We are worried and distracted by so many things in the rest of our lives, that it is hard to believe that Jesus is cool with the clutter on the counter and that Jesus doesn’t care if you’ve washed your hair, and that Jesus wants nothing more than simply to sit with you, and teach you everything he knows, and host you at his feet, and at a table of simple provisions, just some bread and some wine.

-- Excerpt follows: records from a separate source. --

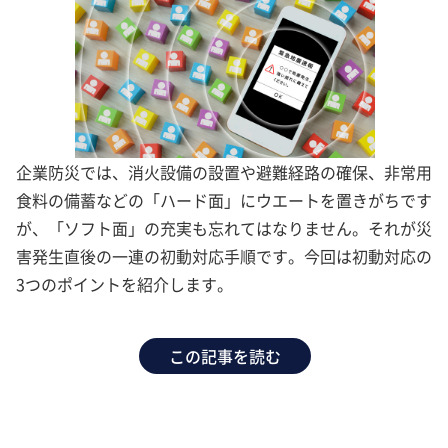
企業防災では、消火設備の設置や避難経路の確保、非常用
食料の備蓄などの「ハード面」にウエートを置きがちです
が、「ソフト面」の充実も忘れてはなりません。それが災
害発生直後の一連の初動対応手順です。今回は初動対応の
3つのポイントを紹介します。
この記事を読む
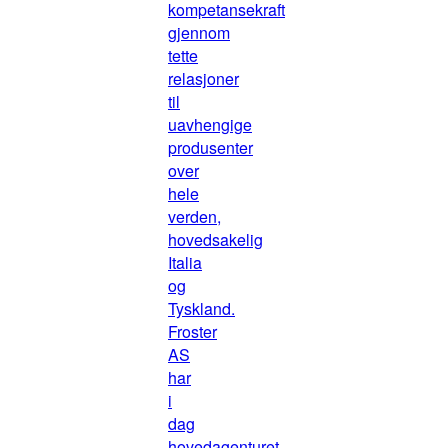
kompetansekraft
gjennom
tette
relasjoner
til
uavhengige
produsenter
over
hele
verden,
hovedsakelig
Italia
og
Tyskland.
Froster
AS
har
i
dag
hovedagenturet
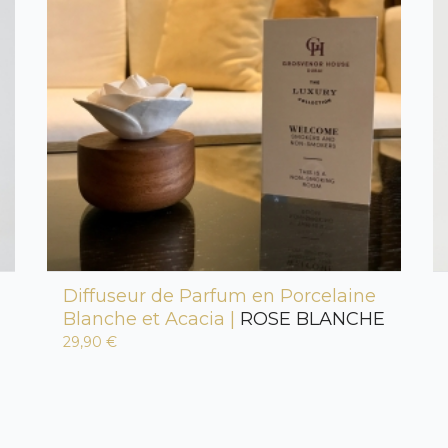
Diffuseur de Parfum en Porcelaine
Blanche et Acacia |
ROSE BLANCHE
29,90 €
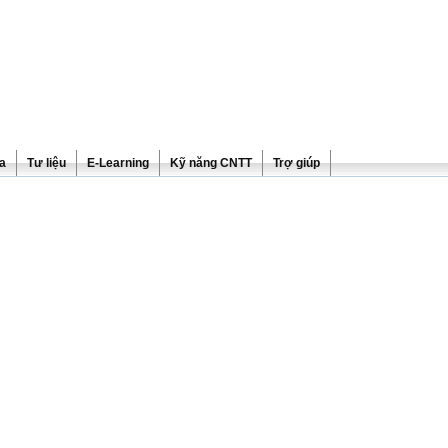
ra
Tư liệu
E-Learning
Kỹ năng CNTT
Trợ giúp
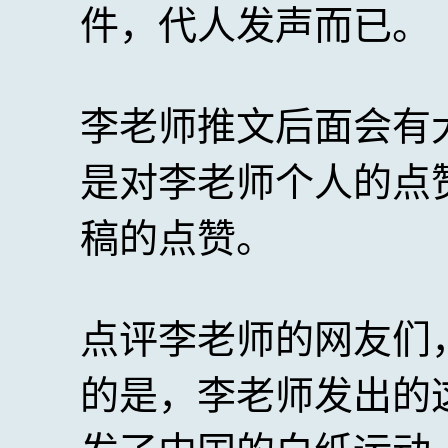
件，代人发声而已。
李老师推文后面会有
是对李老师个人的点
稿的点赞。
点评李老师的网友们
的是，李老师发出的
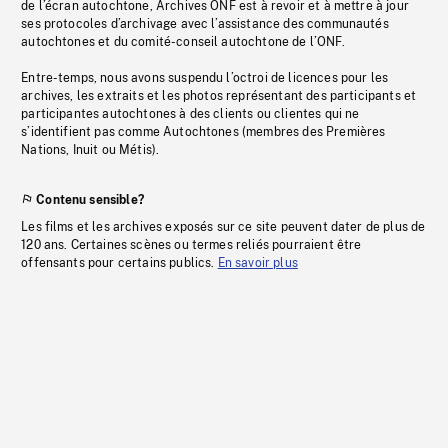
de l’écran autochtone, Archives ONF est à revoir et à mettre à jour
ses protocoles d’archivage avec l’assistance des communautés
autochtones et du comité-conseil autochtone de l’ONF.
Entre-temps, nous avons suspendu l’octroi de licences pour les
archives, les extraits et les photos représentant des participants et
participantes autochtones à des clients ou clientes qui ne
s’identifient pas comme Autochtones (membres des Premières
Nations, Inuit ou Métis).
Contenu sensible?
Les films et les archives exposés sur ce site peuvent dater de plus de
120 ans. Certaines scènes ou termes reliés pourraient être
offensants pour certains publics.
En savoir plus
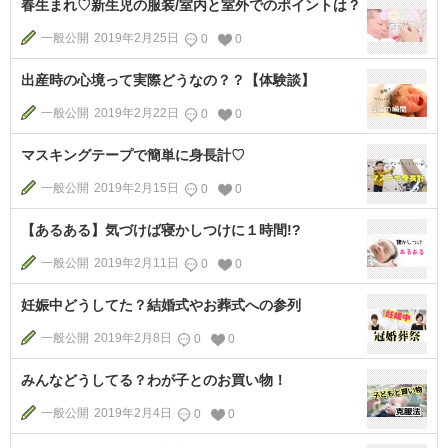
春生まれ♡新生児の服装/室内と室外でのポイントは？
一般公開
2019年2月25日
0
0
出産時の心境って実際どうなの？？【体験談】
一般公開
2019年2月22日
0
0
マスキングテープで簡単に身長計♡
一般公開
2019年2月15日
0
0
【あるある】気づけば寝かしつけに１時間!?
一般公開
2019年2月11日
0
0
妊娠中どうしてた？結婚式やお葬式への参列
一般公開
2019年2月8日
0
0
みんなどうしてる？わが子とのお買い物！
一般公開
2019年2月4日
0
0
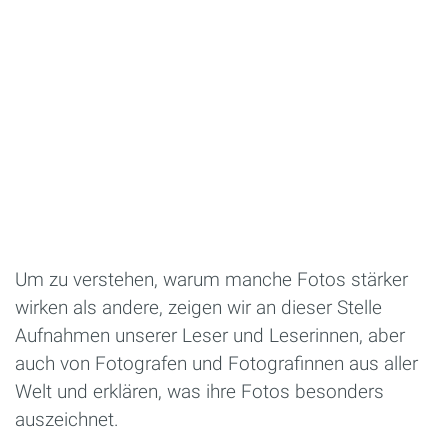
Um zu verstehen, warum manche Fotos stärker
wirken als andere, zeigen wir an dieser Stelle
Aufnahmen unserer Leser und Leserinnen, aber
auch von Fotografen und Fotografinnen aus aller
Welt und erklären, was ihre Fotos besonders
auszeichnet.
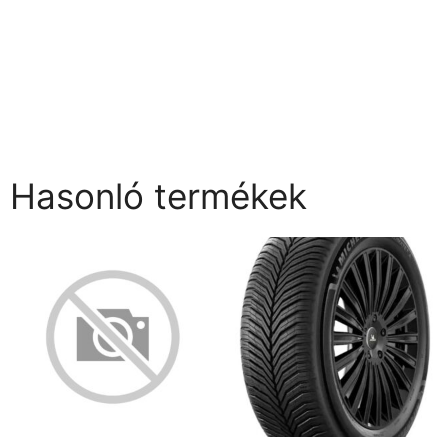
Hasonló termékek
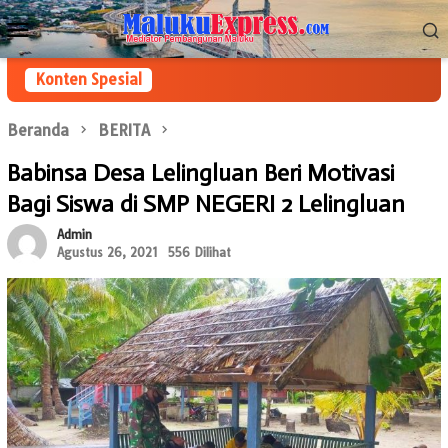
Loncat
Menu
ke
Mobile
konten
Konten Spesial
Beranda
BERITA
Babinsa Desa Lelingluan Beri Motivasi
Bagi Siswa di SMP NEGERI 2 Lelingluan
Admin
Agustus 26, 2021
556 Dilihat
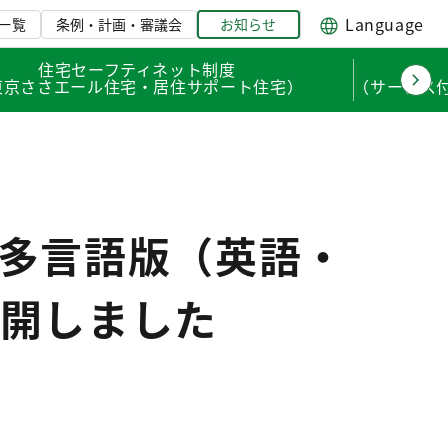
Language
一覧
条例・計画・審議会
お知らせ
住宅セーフティネット制度
東京ささエール住宅・居住サポート住宅）
（サービス
多言語版（英語・
開しました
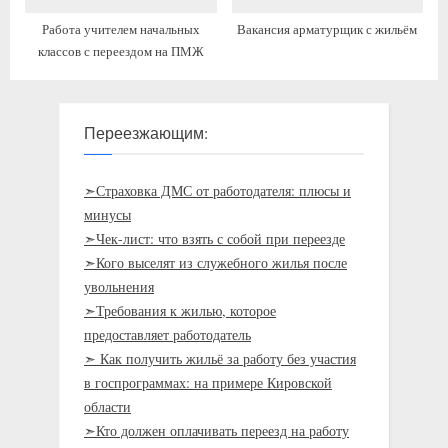
Работа учителем начальных
Вакансия арматурщик с жильём
классов с переездом на ПМЖ
Переезжающим:
➣Страховка ДМС от работодателя: плюсы и
минусы
➣Чек-лист: что взять с собой при переезде
➣Кого выселят из служебного жилья после
увольнения
➣Требования к жилью, которое
предоставляет работодатель
➣ Как получить жильё за работу без участия
в госпрограммах: на примере Кировской
области
➣Кто должен оплачивать переезд на работу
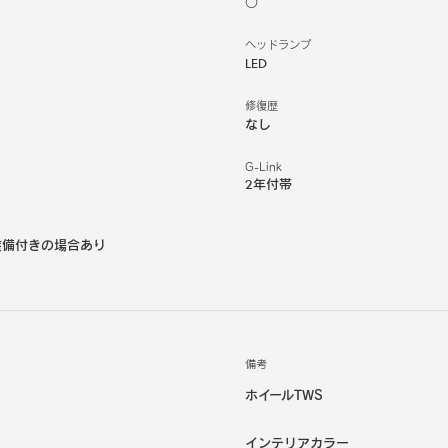
○
ヘッドランプ
LED
修復歴
なし
G-Link
2年付帯
装備付きの場合あり
備考
ホイールTWS
インテリアカラー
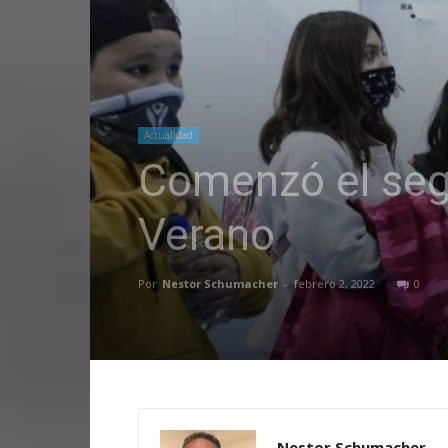
Actualidad
Comenzó el seg
Verano
Por
Nestor Schumacher
-
febrero 2, 2022
0
Nestor Schumacher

And so we gather in worship and we pause for devotion and prayer because we need to hear, again and again, the sacred words that form us and shape us; to eat the sacred meal that nourishes us and sends us.

We come here to encounter Jesus in the words we read, to meet God, to have a deep breath of the Holy Spirit. We come here, in other words, because we, too, need to sit at the feet of Christ, and bask in the presence of the holy, and to hear again the words that remind us of who we have been created to be, and words of hope for our world, and words that tell us stories of how God loves us and how God is for us and not against us.

We come, because Jesus has invited us. Just as we are.

We don’t have to clean up first. We don’t have to have a meal prepared. We don’t have to have the best house on the block. We don’t have to be the hostess with the mostest.

Because Jesus, wherever we meet him, is always the host. With the most. And that “most” is the very presence of the living God, right here, loving you, holding you, blessing you, giving you the hope, the life, and the rest that your soul so deeply longs for.

Come, won’t you? And sit. Jesus is inviting you.